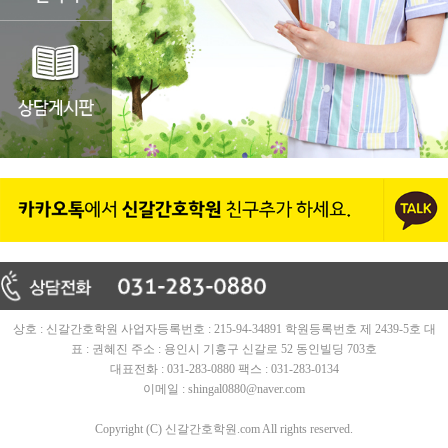
상호 : 신갈간호학원 사업자등록번호 : 215-94-34891 학원등록번호 제 2439-5호 대
표 : 권혜진 주소 : 용인시 기흥구 신갈로 52 동인빌딩 703호
대표전화 : 031-283-0880 팩스 : 031-283-0134
이메일 : shingal0880@naver.com
Copyright (C) 신갈간호학원.com All rights reserved.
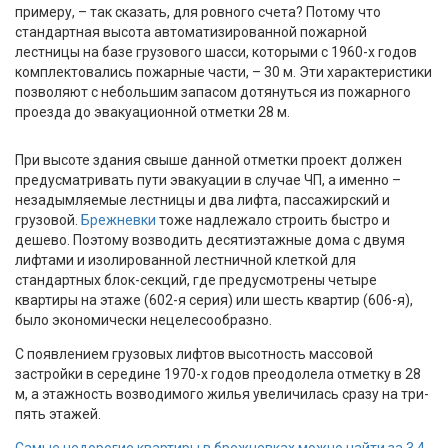
примеру, – так сказать, для ровного счета? Потому что
стандартная высота автоматизированной пожарной
лестницы на базе грузового шасси, которыми с 1960-х годов
комплектовались пожарные части, – 30 м. Эти характеристики
позволяют с небольшим запасом дотянуться из пожарного
проезда до эвакуационной отметки 28 м.
При высоте здания свыше данной отметки проект должен
предусматривать пути эвакуации в случае ЧП, а именно –
незадымляемые лестницы и два лифта, пассажирский и
грузовой.
Брежневки
тоже надлежало строить быстро и
дешево. Поэтому возводить десятиэтажные дома с двумя
лифтами и изолированной лестничной клеткой для
стандартных блок-секций, где предусмотрены четыре
квартиры на этаже (602-я серия) или шесть квартир (606-я),
было экономически нецелесообразно.
С появлением грузовых лифтов высотность массовой
застройки в середине 1970-х годов преодолела отметку в 28
м, а этажность возводимого жилья увеличилась сразу на три-
пять этажей.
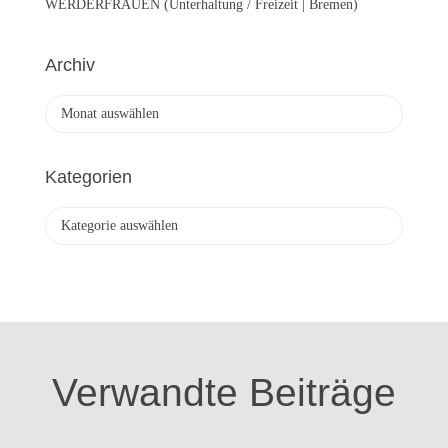
WERDERFRAUEN (Unterhaltung / Freizeit | Bremen)
Archiv
A
r
c
h
Kategorien
i
v
K
a
t
e
g
o
r
i
Verwandte Beiträge
e
n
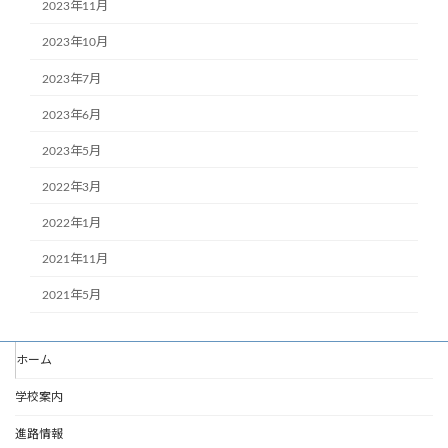
2023年11月
2023年10月
2023年7月
2023年6月
2023年5月
2022年3月
2022年1月
2021年11月
2021年5月
ホーム
学校案内
進路情報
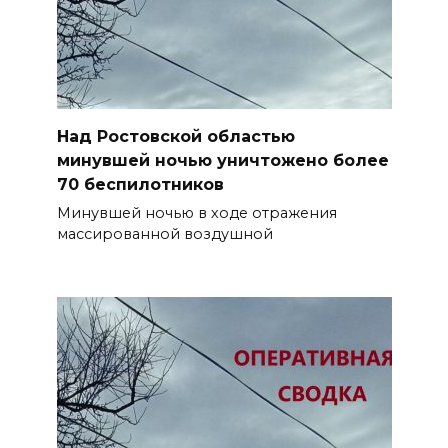
Над Ростовской областью
минувшей ночью уничтожено более
70 беспилотников
Минувшей ночью в ходе отражения
массированной воздушной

.....

Brief = Reproduce the lines from the one with "Verwandte Beiträge" through the end of the data, keeping both end lines, adding nothing, and dropping any pictures.

Solution for this task =
Verwandte Beiträge
e
n
2023年11月
2023年10月
2023年7月
2023年6月
2023年5月
2022年3月
2022年1月
2021年11月
2021年5月
ホーム
学校案内
進路情報
Над Ростовской областью
минувшей ночью уничтожено более
70 беспилотников
Минувшей ночью в ходе отражения
массированной воздушной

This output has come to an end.